Constatée dans la plus vaste étude sur l'état de l'écosystème médiatique canadien mentionnée en introduction à ce billet, une autre tendance a de quoi inquiéter:

…en utilisant une nouvelle méthode de collecte de données sur les réseaux sociaux à partir de l’analyse des comptes d’importants influenceurs politiques canadiens, nous avons pu décrire à la fois la concentration de l’influence et sa fragmentation dans le système informationnel canadien.

L’étude a aussi révélé que la plupart des Canadien·ne·s ne suivent pas régulièrement les nouvelles, présentent généralement un faible niveau de connaissances en politique et connaissent mal les personnalités politiques importantes du Canada et des États-Unis.

Je n’ai pas l’impression que c’était si différent avant que les médias sociaux détrônent les médias traditionnels, mais ce qu’il importe de retenir c’est que les influenceur·e·s politiques prennent beaucoup plus d’espace médiatique que celles et ceux que nous élisons pour nous représenter dans les parlements.

Alors qu’au même monent il devient de plus en plus évident que les médias traditionnels ont perdu la bataille pour capter l’attention du public que leur ont livrée les médias sociaux, en particulier Facebook, on peut se demander si la prochaine victime de la désinformation ne sera pas la démocratie.

Il se trouve que la démocratie au temps de la désinformation était justement l’objet d’un forum qui a eu lieu le 30 novembre 2023 au Palais des congrès de Montréal.
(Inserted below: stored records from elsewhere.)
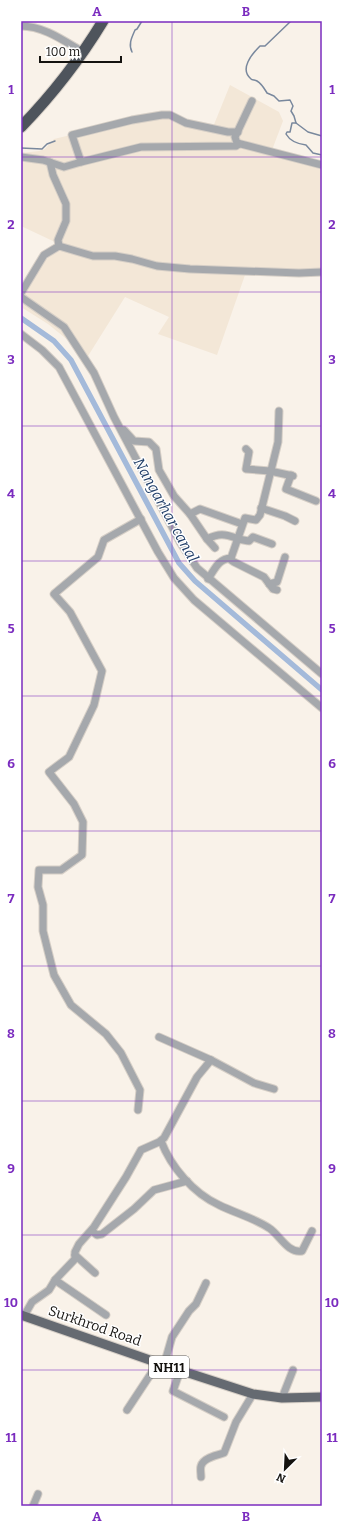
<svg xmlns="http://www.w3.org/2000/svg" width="343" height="1527" font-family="Bitter,serif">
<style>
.built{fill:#f3e7d7}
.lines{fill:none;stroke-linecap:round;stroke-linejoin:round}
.stream{stroke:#79889d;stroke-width:1.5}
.canal{stroke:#a4bada;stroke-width:5.5}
.minor-casing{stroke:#d5cec6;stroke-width:9}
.major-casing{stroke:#d5cec6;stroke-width:11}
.highway-casing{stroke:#d5cec6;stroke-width:13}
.minor{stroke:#a5a8ac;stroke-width:7}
.major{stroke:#656a71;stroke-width:9}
.highway{stroke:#4e545c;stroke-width:11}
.grid{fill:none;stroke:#7b2cbf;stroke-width:1;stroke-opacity:0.55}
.labels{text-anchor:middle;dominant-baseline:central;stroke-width:3;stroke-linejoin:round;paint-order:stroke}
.shield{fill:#fff;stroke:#5b5a58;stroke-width:1}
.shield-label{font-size:13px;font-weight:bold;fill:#151310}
.street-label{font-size:14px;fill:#151310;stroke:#fff}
.water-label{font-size:15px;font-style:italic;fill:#203e68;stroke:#fff}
.neatline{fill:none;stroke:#7b2cbf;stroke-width:1.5}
.grid-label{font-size:13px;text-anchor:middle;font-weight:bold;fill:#7b2cbf}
</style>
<rect width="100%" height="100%" fill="#f9f2e9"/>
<polygon class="built" points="230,85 279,112 283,121 272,150 322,162 322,272 245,275 217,355 158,334 169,317 125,297 83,364 69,341 48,324 21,307 21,292 55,242 21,226 21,153 39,151 45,149 54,139 161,113 185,121 213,127"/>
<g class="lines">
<g class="stream">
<path d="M291,21L265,46H260C252,54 239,69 251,79C252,80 255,80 257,81C262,84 264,88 267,93L274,96L279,101L290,100L293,106L291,111L294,116L296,123L308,132L322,136"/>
<path d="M132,52C128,44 132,37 135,30L137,29L142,21"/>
<path d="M296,123H292L290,132H287L286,134C290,141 298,144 306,145L313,153L322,155"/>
<polyline points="21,148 42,149 47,144 55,141"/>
</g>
<polyline class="canal" points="21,318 54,341 71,360 179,563 195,581 322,690"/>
<defs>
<g id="minor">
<path d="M21,26C44,26 64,41 83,52"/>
<polyline points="252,101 235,137 237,143 322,165"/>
<polyline points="21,157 43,160 64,167 81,162 72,135 132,120 162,115 170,115 186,123 228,132 238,132"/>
<polyline points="50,162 53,175 66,204 66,221 58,240 59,246"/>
<polyline points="81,162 141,147 236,146 239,144"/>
<polyline points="21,293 44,255 59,246 93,256 115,256 132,259 157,266 190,269 299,273 322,272"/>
<polyline points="21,297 64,327 94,373 114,417 180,542 197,568 322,674"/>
<polyline points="21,334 42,350 59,367 158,552 174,578 194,600 322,708"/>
<polyline points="124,430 134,441 149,442 156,449 159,470 174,496 190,514 207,539 215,548"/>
<polyline points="246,449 249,452 246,469 270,471 293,476"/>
<polyline points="291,475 286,489 316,501"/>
<polyline points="261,508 285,516 295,521"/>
<polyline points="190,514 200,509 242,524"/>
<path d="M207,539C219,533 225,534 236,538C240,540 245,540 249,541L253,537L272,544"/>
<polyline points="231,558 231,560 234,562 264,577 273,589 277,590"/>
<path d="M208,579C215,569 218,559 231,558L245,518L256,520L260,515L278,442L279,411"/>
<polyline points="269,584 277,582 278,579 285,557"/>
<polyline points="159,1037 211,1060 254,1083 274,1089"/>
<polyline points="138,1110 140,1090 121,1053 106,1034 71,1005 54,975 43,931 43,905 38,887 39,870 61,870 82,855 83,822 74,804 49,772 69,757 94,705 102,671 70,612 54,594 98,557 104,540 141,519"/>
<path d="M161,1141C171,1167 193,1193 219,1205C235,1213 254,1218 269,1228C279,1234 288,1254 302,1251L312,1231"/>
<polyline points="92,1231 97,1235 102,1234 134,1209 154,1190 187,1181"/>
<polyline points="75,1255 95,1273"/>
<polyline points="55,1280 106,1315"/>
<polyline points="24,1316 32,1302 49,1290 55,1280 75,1259 75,1252 79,1244 94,1227 126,1177 141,1150 159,1142 164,1138 197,1077 211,1060"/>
<polyline points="164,1365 172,1337 189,1311 196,1304 206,1283"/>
<polyline points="180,1371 173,1391 224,1417"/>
<polyline points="282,1398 293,1370"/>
<polyline points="127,1410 158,1363"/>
<path d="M201,1477C201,1473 200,1469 201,1466C203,1458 217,1455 224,1453L236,1422L253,1394"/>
<polyline points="33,1506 38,1494"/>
</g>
<polyline id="major" points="21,1315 164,1365 253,1394 282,1398 322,1397"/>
<path id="highway" d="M21,127C52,95 80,59 103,21"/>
</defs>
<use href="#minor" class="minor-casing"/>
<use href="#major" class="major-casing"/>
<use href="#highway" class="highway-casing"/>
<use href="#minor" class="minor"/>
<use href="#major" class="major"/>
<use href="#highway" class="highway"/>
</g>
<path class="grid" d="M172,21V1506M21,157H322M21,292H322M21,426H322M21,561H322M21,696H322M21,831H322M21,966H322M21,1101H322M21,1235H322M21,1370H322"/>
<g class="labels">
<rect class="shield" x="149" y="1356" width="40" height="22" rx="3"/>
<g class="shield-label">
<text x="169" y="1367">NH11</text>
</g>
<g class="street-label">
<text transform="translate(95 1326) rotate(19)">Surkhrod Road</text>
</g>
<g class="water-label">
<text transform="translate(166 510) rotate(61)">Nangarhar canal</text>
</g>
</g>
<rect width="343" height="1527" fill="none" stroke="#ffffff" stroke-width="44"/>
<g transform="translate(285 1469) rotate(204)" stroke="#ffffff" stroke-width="3" paint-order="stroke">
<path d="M0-3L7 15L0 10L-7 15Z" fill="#151310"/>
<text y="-6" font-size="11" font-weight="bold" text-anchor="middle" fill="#151310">N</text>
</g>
<path d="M40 56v6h81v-6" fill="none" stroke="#151310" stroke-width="2"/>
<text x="46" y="56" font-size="12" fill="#151310" stroke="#ffffff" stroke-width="3" paint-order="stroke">100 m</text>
<rect x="22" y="22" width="299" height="1483" class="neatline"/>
<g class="grid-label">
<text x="97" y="16">A</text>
<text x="246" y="16">B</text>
<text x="11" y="94">1</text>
<text x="332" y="94">1</text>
<text x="11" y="229">2</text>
<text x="332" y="229">2</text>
<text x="11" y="364">3</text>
<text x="332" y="364">3</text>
<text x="11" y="498">4</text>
<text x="332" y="498">4</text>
<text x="11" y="633">5</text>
<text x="332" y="633">5</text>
<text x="11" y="768">6</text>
<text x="332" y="768">6</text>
<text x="11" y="903">7</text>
<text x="332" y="903">7</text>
<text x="11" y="1038">8</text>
<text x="332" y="1038">8</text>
<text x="11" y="1173">9</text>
<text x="332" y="1173">9</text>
<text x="11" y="1307">10</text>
<text x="332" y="1307">10</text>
<text x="11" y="1442">11</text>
<text x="332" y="1442">11</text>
<text x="97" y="1521">A</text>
<text x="246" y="1521">B</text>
</g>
</svg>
Les panélistes se sont notamment demandé quels risques sous-tend la désinformation dans notre rapport à la démocratie et dans notre confiance dans les institutions. Les vidéos du forum sont en ligne.

Et si les réseaux sociaux devenaient une chance pour nos démocraties?, se sont pour leur part demandés Anne Alombert et Jean Cattan dans un article publié sur The Conversation le 19 janvier dernier. Leur suggestion pour y parvenir, c’est de «faire évoluer le modèle économique et l’architecture des réseaux sociaux».

C’est pour orienter les réseaux sociaux vers des architectures permettant de créer des espaces de débat, d’apprentissage, d’échanges et de coopération que nous devons agir en premier lieu. Anne Alombert et Jean Cattan.

Pourquoi les médias traditionnels n’aideraient-ils pas eux-mêmes à changer la dynamique des échanges polarisants et de la désinformation en contribuant à une plus grande utilisation des nouveaux médias sociaux dont l’architecture est décentralisée?

Chaque média pourrait ainsi développer sa propre instance basée sur le protocole ActivityPub.